_Exercise_. Reply only with how many lines below contain "last".

Recorded data:
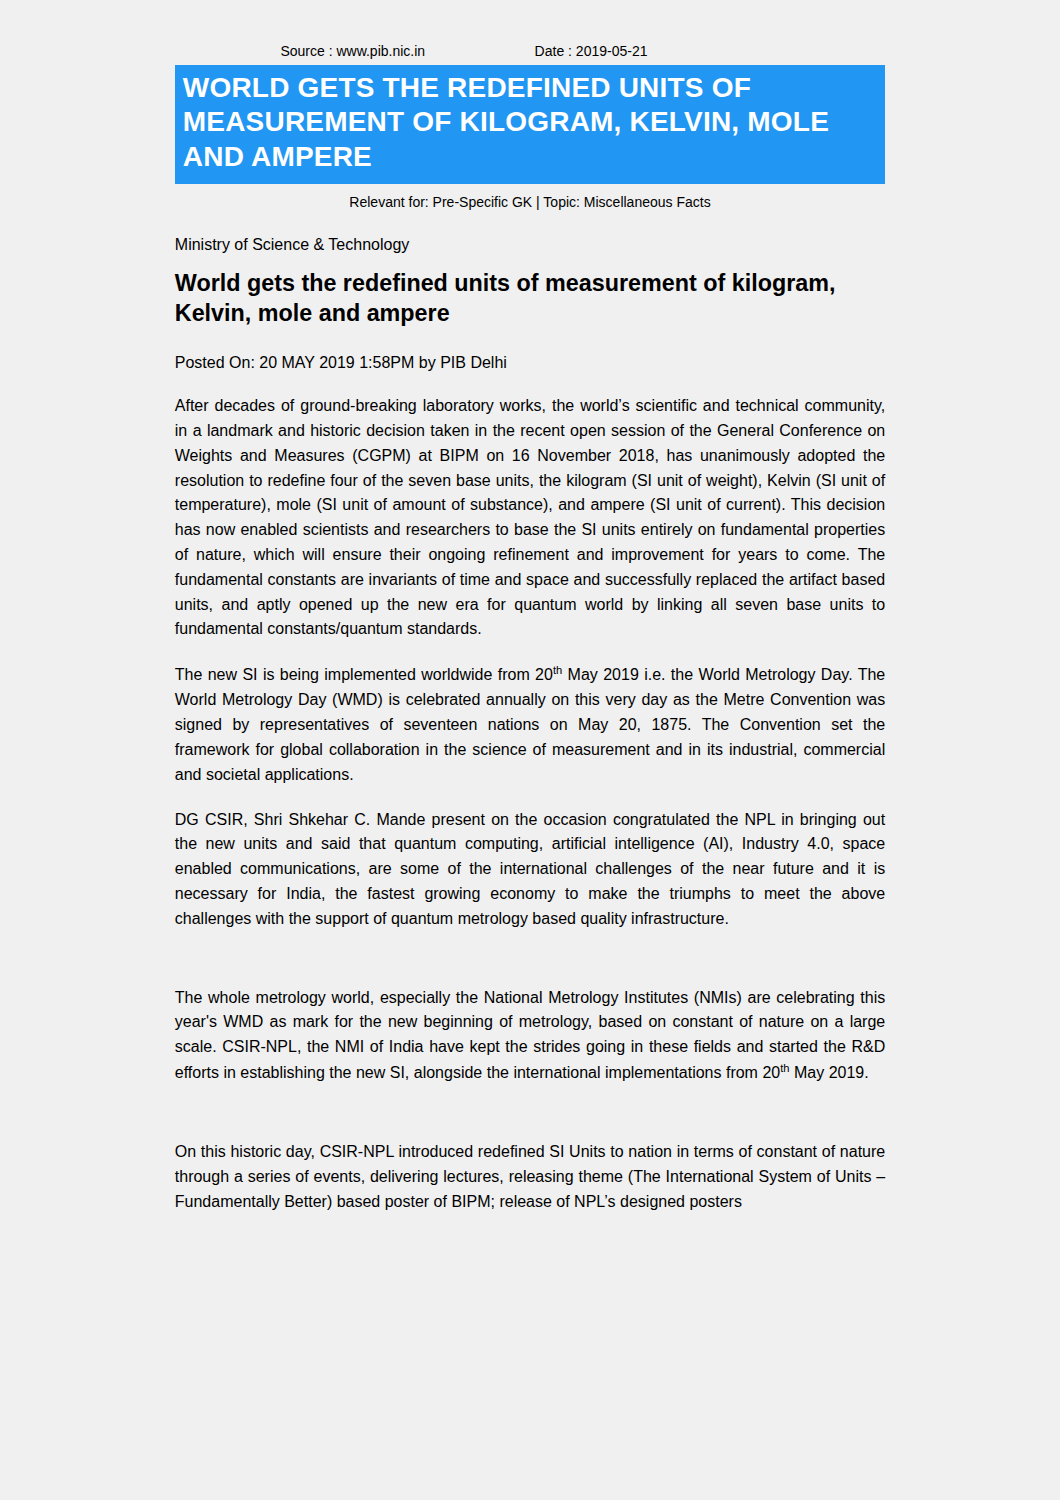Source : www.pib.nic.in Date : 2019-05-21
WORLD GETS THE REDEFINED UNITS OF MEASUREMENT OF KILOGRAM, KELVIN, MOLE AND AMPERE
Relevant for: Pre-Specific GK | Topic: Miscellaneous Facts
Ministry of Science & Technology
World gets the redefined units of measurement of kilogram, Kelvin, mole and ampere
Posted On: 20 MAY 2019 1:58PM by PIB Delhi
After decades of ground-breaking laboratory works, the world’s scientific and technical community, in a landmark and historic decision taken in the recent open session of the General Conference on Weights and Measures (CGPM) at BIPM on 16 November 2018, has unanimously adopted the resolution to redefine four of the seven base units, the kilogram (SI unit of weight), Kelvin (SI unit of temperature), mole (SI unit of amount of substance), and ampere (SI unit of current). This decision has now enabled scientists and researchers to base the SI units entirely on fundamental properties of nature, which will ensure their ongoing refinement and improvement for years to come. The fundamental constants are invariants of time and space and successfully replaced the artifact based units, and aptly opened up the new era for quantum world by linking all seven base units to fundamental constants/quantum standards.
The new SI is being implemented worldwide from 20th May 2019 i.e. the World Metrology Day. The World Metrology Day (WMD) is celebrated annually on this very day as the Metre Convention was signed by representatives of seventeen nations on May 20, 1875. The Convention set the framework for global collaboration in the science of measurement and in its industrial, commercial and societal applications.
DG CSIR, Shri Shkehar C. Mande present on the occasion congratulated the NPL in bringing out the new units and said that quantum computing, artificial intelligence (AI), Industry 4.0, space enabled communications, are some of the international challenges of the near future and it is necessary for India, the fastest growing economy to make the triumphs to meet the above challenges with the support of quantum metrology based quality infrastructure.
The whole metrology world, especially the National Metrology Institutes (NMIs) are celebrating this year's WMD as mark for the new beginning of metrology, based on constant of nature on a large scale. CSIR-NPL, the NMI of India have kept the strides going in these fields and started the R&D efforts in establishing the new SI, alongside the international implementations from 20th May 2019.
On this historic day, CSIR-NPL introduced redefined SI Units to nation in terms of constant of nature through a series of events, delivering lectures, releasing theme (The International System of Units – Fundamentally Better) based poster of BIPM; release of NPL’s designed posters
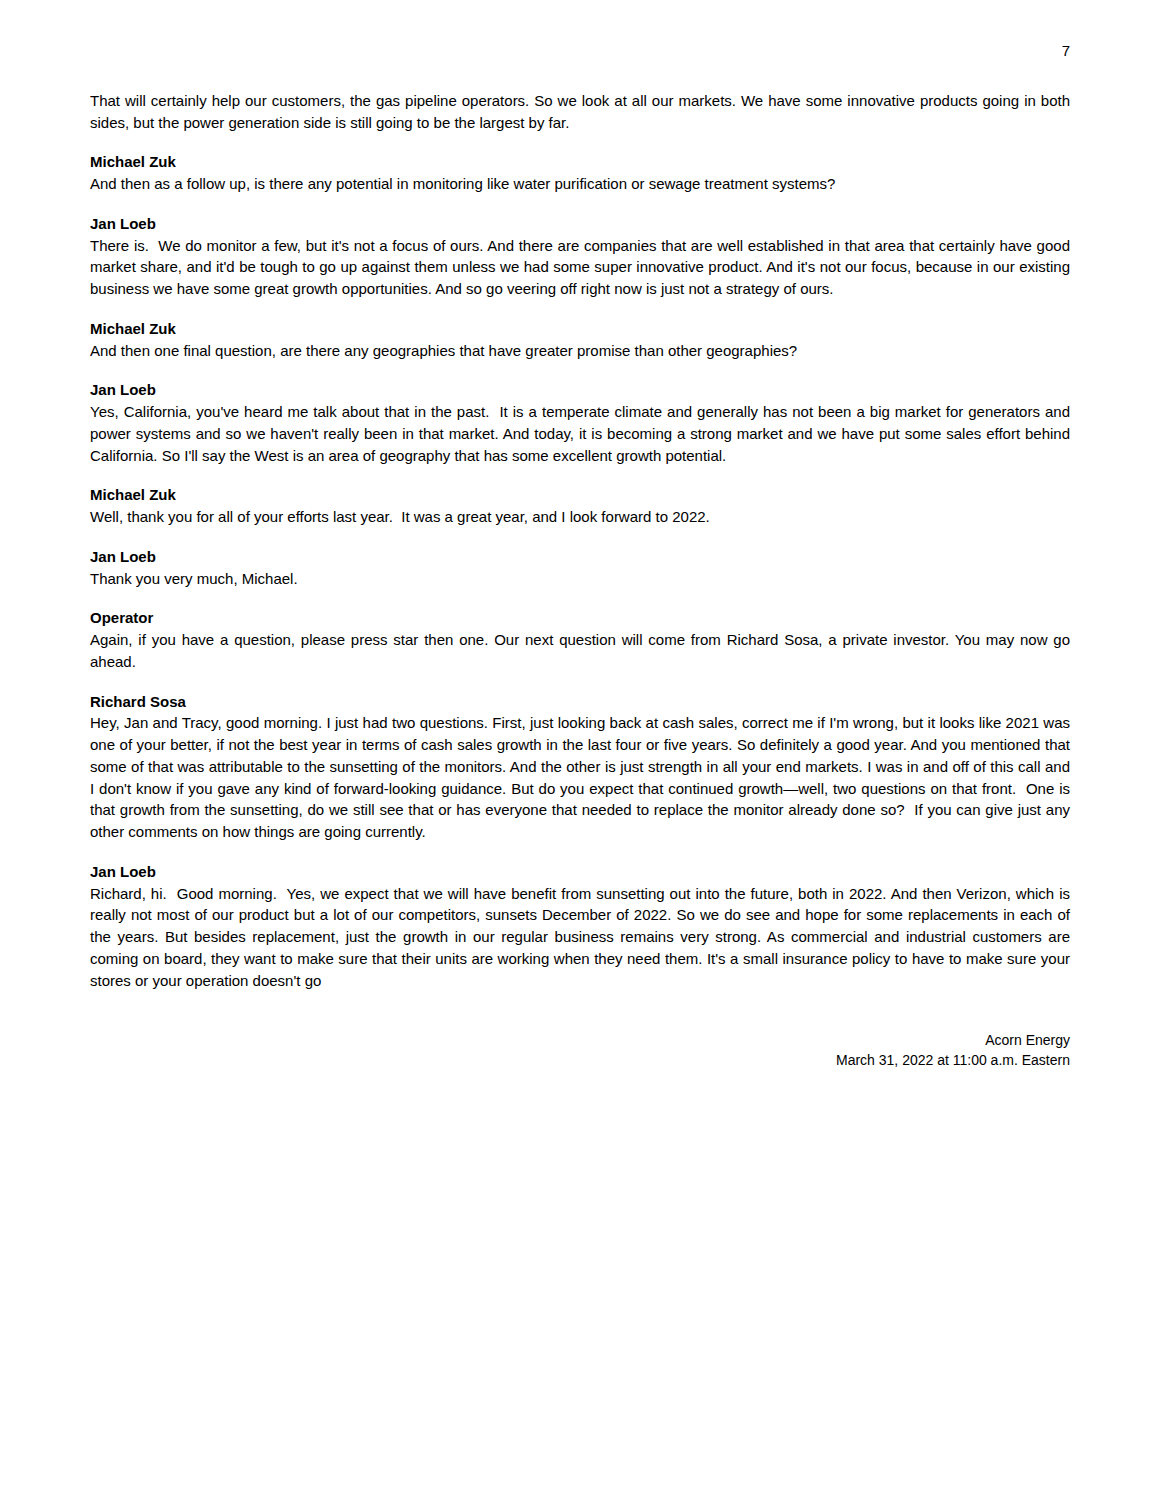7
That will certainly help our customers, the gas pipeline operators. So we look at all our markets. We have some innovative products going in both sides, but the power generation side is still going to be the largest by far.
Michael Zuk
And then as a follow up, is there any potential in monitoring like water purification or sewage treatment systems?
Jan Loeb
There is. We do monitor a few, but it's not a focus of ours. And there are companies that are well established in that area that certainly have good market share, and it'd be tough to go up against them unless we had some super innovative product. And it's not our focus, because in our existing business we have some great growth opportunities. And so go veering off right now is just not a strategy of ours.
Michael Zuk
And then one final question, are there any geographies that have greater promise than other geographies?
Jan Loeb
Yes, California, you've heard me talk about that in the past. It is a temperate climate and generally has not been a big market for generators and power systems and so we haven't really been in that market. And today, it is becoming a strong market and we have put some sales effort behind California. So I'll say the West is an area of geography that has some excellent growth potential.
Michael Zuk
Well, thank you for all of your efforts last year. It was a great year, and I look forward to 2022.
Jan Loeb
Thank you very much, Michael.
Operator
Again, if you have a question, please press star then one. Our next question will come from Richard Sosa, a private investor. You may now go ahead.
Richard Sosa
Hey, Jan and Tracy, good morning. I just had two questions. First, just looking back at cash sales, correct me if I'm wrong, but it looks like 2021 was one of your better, if not the best year in terms of cash sales growth in the last four or five years. So definitely a good year. And you mentioned that some of that was attributable to the sunsetting of the monitors. And the other is just strength in all your end markets. I was in and off of this call and I don't know if you gave any kind of forward-looking guidance. But do you expect that continued growth—well, two questions on that front. One is that growth from the sunsetting, do we still see that or has everyone that needed to replace the monitor already done so? If you can give just any other comments on how things are going currently.
Jan Loeb
Richard, hi. Good morning. Yes, we expect that we will have benefit from sunsetting out into the future, both in 2022. And then Verizon, which is really not most of our product but a lot of our competitors, sunsets December of 2022. So we do see and hope for some replacements in each of the years. But besides replacement, just the growth in our regular business remains very strong. As commercial and industrial customers are coming on board, they want to make sure that their units are working when they need them. It's a small insurance policy to have to make sure your stores or your operation doesn't go
Acorn Energy
March 31, 2022 at 11:00 a.m. Eastern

_Task output_. 2